Look at the bottom or underbelly of the turtle's shell. If the plastron (bottom shell) is convex, goes out, it's probably a female. If its bottom shell is concave (rounded) or goes in toward the inside of the body, then the turtle is most likely a male. The reasoning behind this is that the female's convex plastron provides more room for eggs, while the male's concave plastron fits better over the female's when mating.
Look at the turtle's front or fore claws. Most male turtles have very long front claws. Males use these claws in courtship.
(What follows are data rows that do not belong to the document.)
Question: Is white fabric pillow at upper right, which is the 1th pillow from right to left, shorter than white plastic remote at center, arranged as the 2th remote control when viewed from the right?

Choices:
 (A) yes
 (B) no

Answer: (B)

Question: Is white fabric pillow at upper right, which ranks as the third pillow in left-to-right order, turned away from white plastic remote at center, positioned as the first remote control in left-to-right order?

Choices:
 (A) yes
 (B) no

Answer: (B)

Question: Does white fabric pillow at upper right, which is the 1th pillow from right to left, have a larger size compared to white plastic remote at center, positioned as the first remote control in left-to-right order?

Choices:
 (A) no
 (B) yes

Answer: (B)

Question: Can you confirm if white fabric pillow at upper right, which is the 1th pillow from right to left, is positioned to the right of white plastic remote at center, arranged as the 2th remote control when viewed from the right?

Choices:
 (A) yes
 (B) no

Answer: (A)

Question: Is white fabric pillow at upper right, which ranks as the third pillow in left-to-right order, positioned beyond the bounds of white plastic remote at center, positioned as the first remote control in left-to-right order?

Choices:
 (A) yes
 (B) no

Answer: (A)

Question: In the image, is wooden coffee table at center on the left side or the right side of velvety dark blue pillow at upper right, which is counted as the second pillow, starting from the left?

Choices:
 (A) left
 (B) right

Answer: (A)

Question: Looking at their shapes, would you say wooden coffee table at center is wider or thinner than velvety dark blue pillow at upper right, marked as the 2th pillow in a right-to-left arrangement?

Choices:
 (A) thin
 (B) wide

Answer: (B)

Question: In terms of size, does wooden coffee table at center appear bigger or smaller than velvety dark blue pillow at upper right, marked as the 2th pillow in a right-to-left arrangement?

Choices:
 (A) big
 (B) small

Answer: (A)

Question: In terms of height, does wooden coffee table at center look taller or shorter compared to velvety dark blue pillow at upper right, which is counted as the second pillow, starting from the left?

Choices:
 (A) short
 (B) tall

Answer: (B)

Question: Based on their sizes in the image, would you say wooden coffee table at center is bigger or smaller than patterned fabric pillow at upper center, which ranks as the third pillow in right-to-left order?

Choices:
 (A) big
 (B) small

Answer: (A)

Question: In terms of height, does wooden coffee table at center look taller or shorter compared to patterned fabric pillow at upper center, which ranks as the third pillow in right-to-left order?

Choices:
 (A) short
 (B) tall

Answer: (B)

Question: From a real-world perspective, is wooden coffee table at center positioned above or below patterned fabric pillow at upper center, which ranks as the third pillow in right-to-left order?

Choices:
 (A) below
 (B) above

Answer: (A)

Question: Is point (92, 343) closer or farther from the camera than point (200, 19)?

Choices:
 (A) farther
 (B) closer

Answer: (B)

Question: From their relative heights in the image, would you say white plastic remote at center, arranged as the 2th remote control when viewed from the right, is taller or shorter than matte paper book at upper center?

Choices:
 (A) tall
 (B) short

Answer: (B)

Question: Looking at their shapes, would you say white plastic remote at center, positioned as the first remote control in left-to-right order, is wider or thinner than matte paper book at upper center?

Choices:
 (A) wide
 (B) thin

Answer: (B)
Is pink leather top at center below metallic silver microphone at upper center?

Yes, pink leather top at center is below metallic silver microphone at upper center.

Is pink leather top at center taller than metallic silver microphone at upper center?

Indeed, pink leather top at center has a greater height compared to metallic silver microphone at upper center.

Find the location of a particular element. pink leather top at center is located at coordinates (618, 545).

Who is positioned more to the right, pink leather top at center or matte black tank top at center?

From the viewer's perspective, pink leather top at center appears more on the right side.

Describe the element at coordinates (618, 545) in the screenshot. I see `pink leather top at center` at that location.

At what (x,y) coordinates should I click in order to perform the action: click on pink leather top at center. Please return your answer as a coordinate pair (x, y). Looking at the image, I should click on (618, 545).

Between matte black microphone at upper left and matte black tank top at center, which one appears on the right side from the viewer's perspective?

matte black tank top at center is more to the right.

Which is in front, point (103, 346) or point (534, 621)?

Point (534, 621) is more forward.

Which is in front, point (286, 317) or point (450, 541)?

Note that the back claws are usually the same for both genders and that claw size doesn't hold for all species of turtles.
However, if a male is a "late bloomer" or has been kept in inadequate conditions, the claws may not be noticeably longer.
Check the turtle's size. If you have more than one turtle, you can compare the sizes. In most species, the female turtle is larger. But the difference is usually very small, and you need to keep in mind that there are size variations within a gender too, so only use this sign along with many others.
7Look for species specific clues. Depending on the species of your turtle, there may be other clues. For example:
Red-eared Slider: The male's front claws are longer than on the female's.
American box turtle: 90 percent of the time, male box turtles have red or orange irises while the female has brown or yellow ones. Also, the female has a tendency to have a higher-domed, rounder upper-shell, while the male has a lower shell with more of an oval or oblong appearance.
Read How to tell the gender of your sun turtle for sun turtles.
Breed, keep separate, or just keep loving your gender clarified turtle. After determining whether your turtle is male or female, you can decide on breeding from there. However, unless you have a rare species of aquatic turtle, breeding is not advised. You will simply have more turtles to look after and that's a big task for most people.